CS 153: Concepts of Compiler Design

 

Fall Semester 2009

Department of Computer Science
San Jose State University

Instructor: Ron Mak

Assignment #5

Assigned:

Thursday, October 22

Due:

Thursday, October 29 at 11:59 pm

 

Team assignment, 100 points max

Generate a C scanner with JavaCC

Use JavaCC to generate a tokenizer (i.e., scanner) that recognizes the tokens of the simplified C programming language. Refer to Assignment #2 for the tokens your tokenizer must recognize. (NOTE: Add >= to the list of special symbol tokens.)

 

For this assignment, you do not need to recognize the special meaning of the \ character in character and string tokens. Therefore:

 

  • A character token is a single character (only) surrounded by single quotes (').
  • The \ character has no special meaning inside a string token.
  • A string token cannot span multiple lines. (However, a comment surrounded by /* and */ can still span multiple lines.)

 

The purpose of this assignment is to become familiar with JavaCC. Therefore,

 

  • It is not necessary to make the output pretty, just readable. For each recognized token, simply print a line that names the type of token (e.g., identifier, reserved word auto, colon-equals) and writes the token string.
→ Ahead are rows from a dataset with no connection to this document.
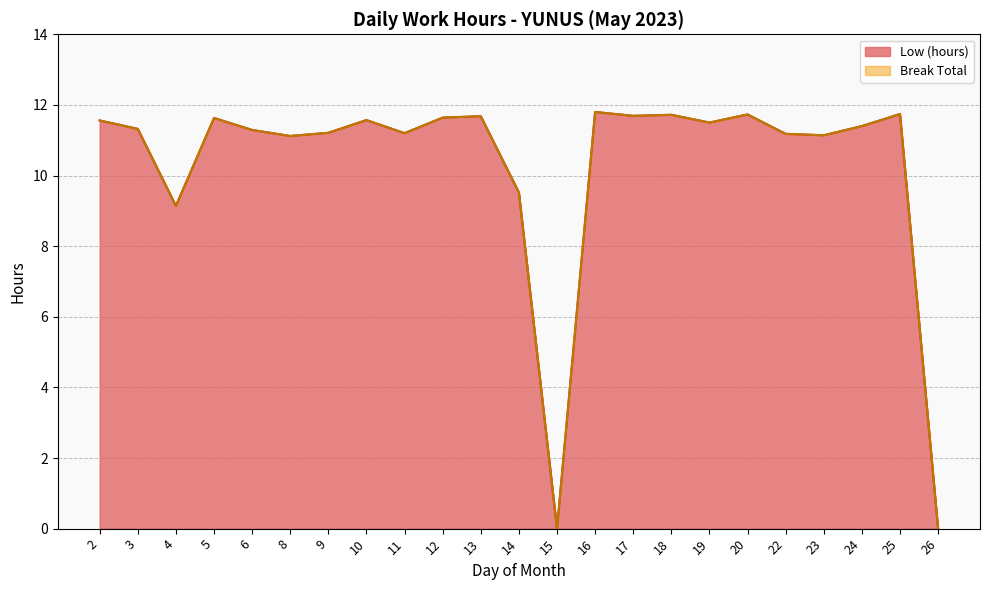

Reading left to right, list all the values displayed in this chart.

2=11.6	3=11.3	4=9.1	5=11.6	6=11.3	8=11.1	9=11.2	10=11.6	11=11.2	12=11.6	13=11.7	14=9.5	15=0.0	16=11.8	17=11.7	18=11.7	19=11.5	20=11.7	22=11.2	23=11.1	24=11.4	25=11.7	26=0.0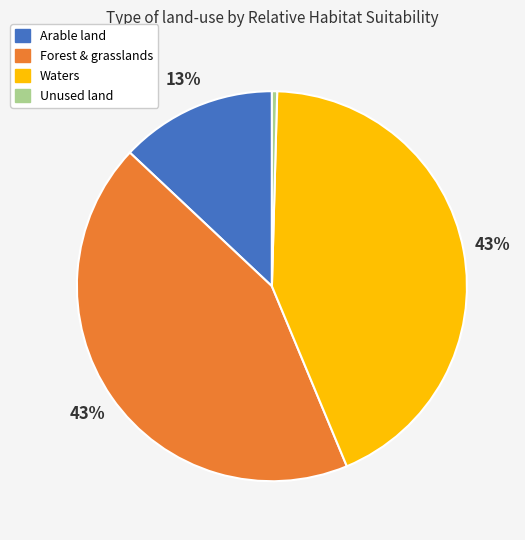

Do Unused land and Forest & grasslands together represent more than half of the pie?

No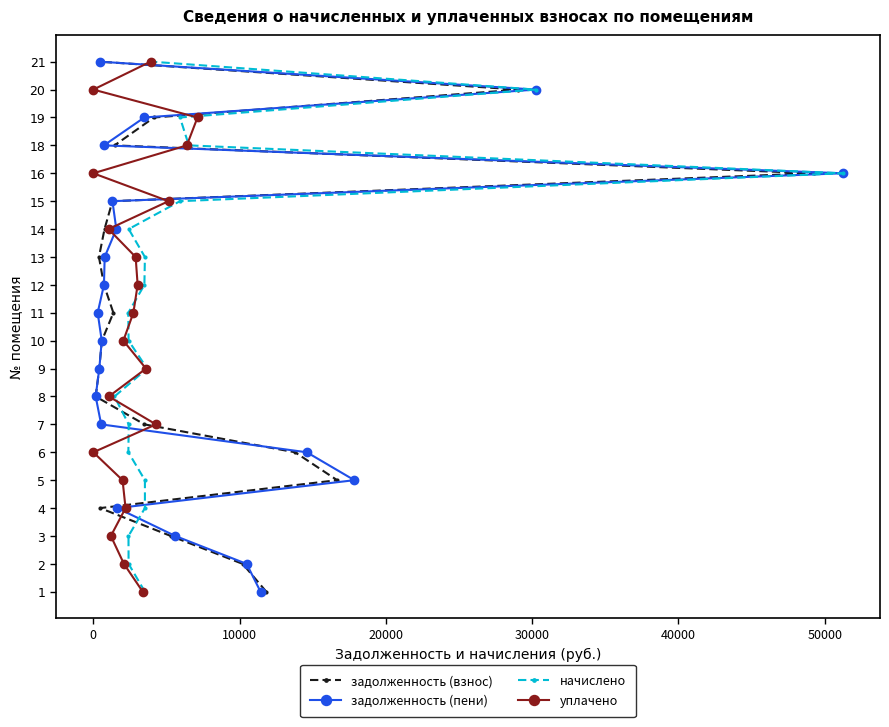

Is this an area chart (filled region under the line)?

No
You do not have to compute the value of number tokens.
  • Recognition of reserved words should be case sensitive.
  • The tokenizer should skip over comments.
  • You may assume that the input file contains no errors.

Input file testdata.txt

You must run your program with the following input file. (There should be no invisible control characters other than blanks and line feeds.)

 

/* This is a comment. */

// So is this.

 

/* Here's a comment

   that spans several

   source lines. */

 

Two/*comments in*//***a row***/ here.

/* This is /* not a nested comment. */

// Nor is /* this */ one.

 

{ Not a comment. }

 

// Word tokens

Hello world

auto Auto AUTO AuTo

What?

 

// Character tokens

'x' 'A' '\' 'b'

 

// String tokens

"Hello, world."

"It's Friday!"

""

 

// Special symbol tokens

+ - * / := . , ; : = <> < <= >= > ( ) [ ] { } } ^ ..

<<=  >>=

:=<>=<==>>===

 

// Number tokens

0 1 12.0 00000000000000000012 .12 12.

012 0128 0x12

12. 0.12 .12 1.2e+2 12e+2 12e2 0e2

12e-2 12e-5 .12e+2 12.e+2 12e-1 12e9

.31415926 3.1415926

0.00031415926E4  0.00031415926e+00004  31415.926e-4

3141592600000000000000000000000e-30

 

"That's all, folks!"

What to turn in                               

This is a team assignment. Each team turns in one assignment and each team member will get the same score.

 

  • Your .jj source file. (Do not turn in the generated .java files.)
  • Any extra input files to show off special features.
  • Text files containing the output from running your program.

 

E‑mail the files as attachments in a message to mak@cs.sjsu.edu. In the subject line, include the name of your team and ASSIGNMENT #5. In your e-mail message, you can explain any assumptions you made or point out anything especially clever about your program.